Another One Flies from the Nest
Our son, Nathanael announced the other night that he was leaving home. He’ll be 18 in less than a month and he feels the time has arrived for him to try his wings and see if he can make it on his own.
I have seen this coming for some time. He has been talking about leaving home for the past year or more and speculating on what he will need in the way of housewares and asking tentatively if he could take his bed or other furniture with him. Even though I was semi-prepared I was hoping that he would delay for at least another year and would finish up a few things that I thought he would need by way of preparation for life. But no, it is time to go.
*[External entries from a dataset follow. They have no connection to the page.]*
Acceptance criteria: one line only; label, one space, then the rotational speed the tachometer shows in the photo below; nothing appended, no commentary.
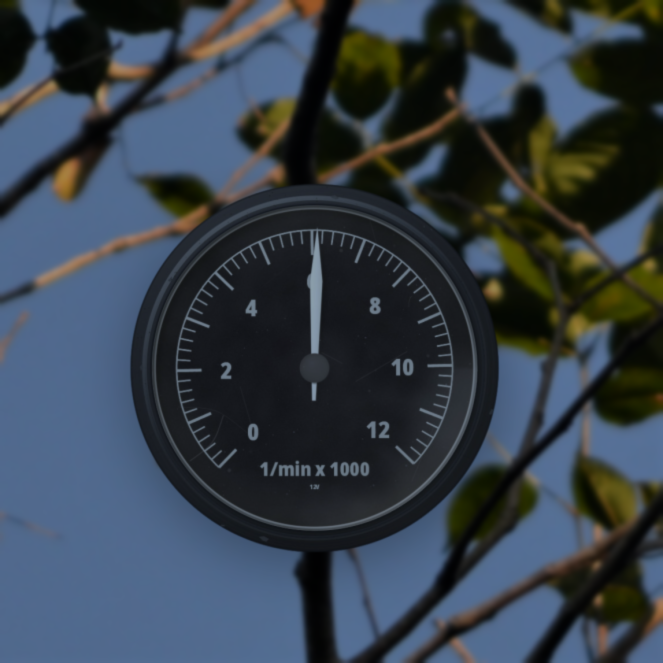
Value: 6100 rpm
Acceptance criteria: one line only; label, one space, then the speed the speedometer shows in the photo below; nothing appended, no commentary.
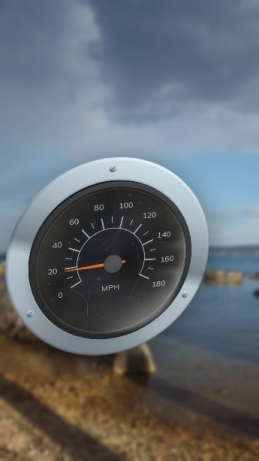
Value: 20 mph
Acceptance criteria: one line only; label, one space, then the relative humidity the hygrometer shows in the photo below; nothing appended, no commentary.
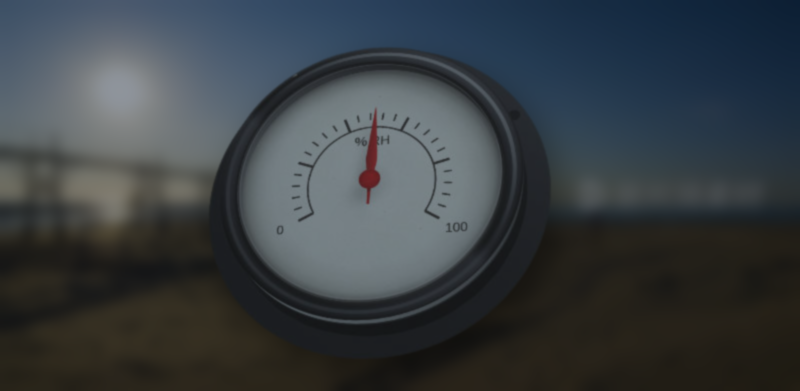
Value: 50 %
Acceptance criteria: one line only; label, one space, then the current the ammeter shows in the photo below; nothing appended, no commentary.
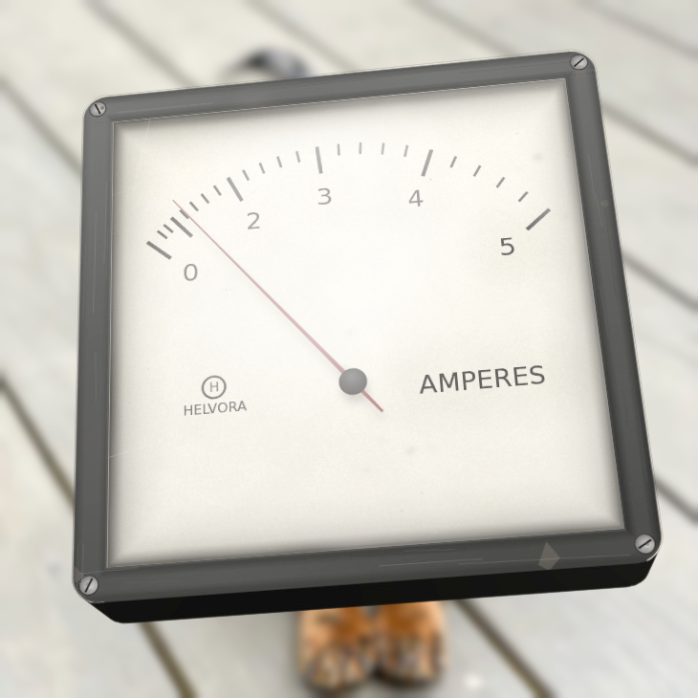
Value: 1.2 A
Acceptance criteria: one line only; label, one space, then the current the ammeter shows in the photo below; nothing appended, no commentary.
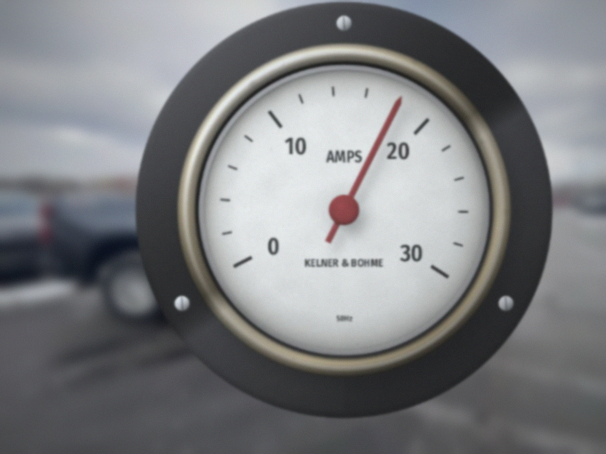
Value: 18 A
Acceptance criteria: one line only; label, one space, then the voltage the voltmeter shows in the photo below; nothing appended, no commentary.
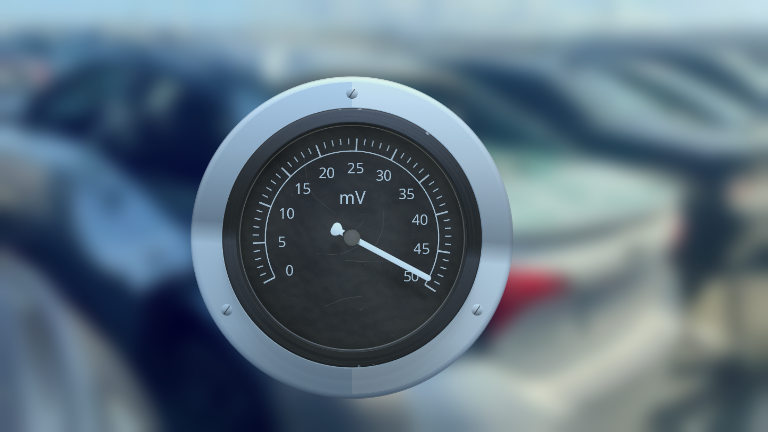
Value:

Remember Dawn? I mentioned her a few posts back as a member of my Fan Club. Her son is Nathanael’s best friend and he is boarding with Stefan and his family. They live in town, closer to where he works and all the amenities that aren’t in reach out in the country. It is a good place to be. Dawn and Ivan are responsible people and I know he will be safe there, well looked after, and held accountable. Dawn and Ivan are also on the same page as we as far as the kind of expectations we have for our kids. I suspect that this is one of the reasons why I can face this with as much equanimity as I have.
Is it ever easy to see a child leave the paternal home? The end goal of all the time and expense we pour into our children is so that they will mature to the point of being able to live on their own and establish themselves creditably in the world. But I can’t help but feel a pang as he leaves. At least he has promised to continue coming to church with us. I don’t care if my kids don’t make a splash in the world as far as prestige goes. As long as they serve God, they can dig ditches for all I care.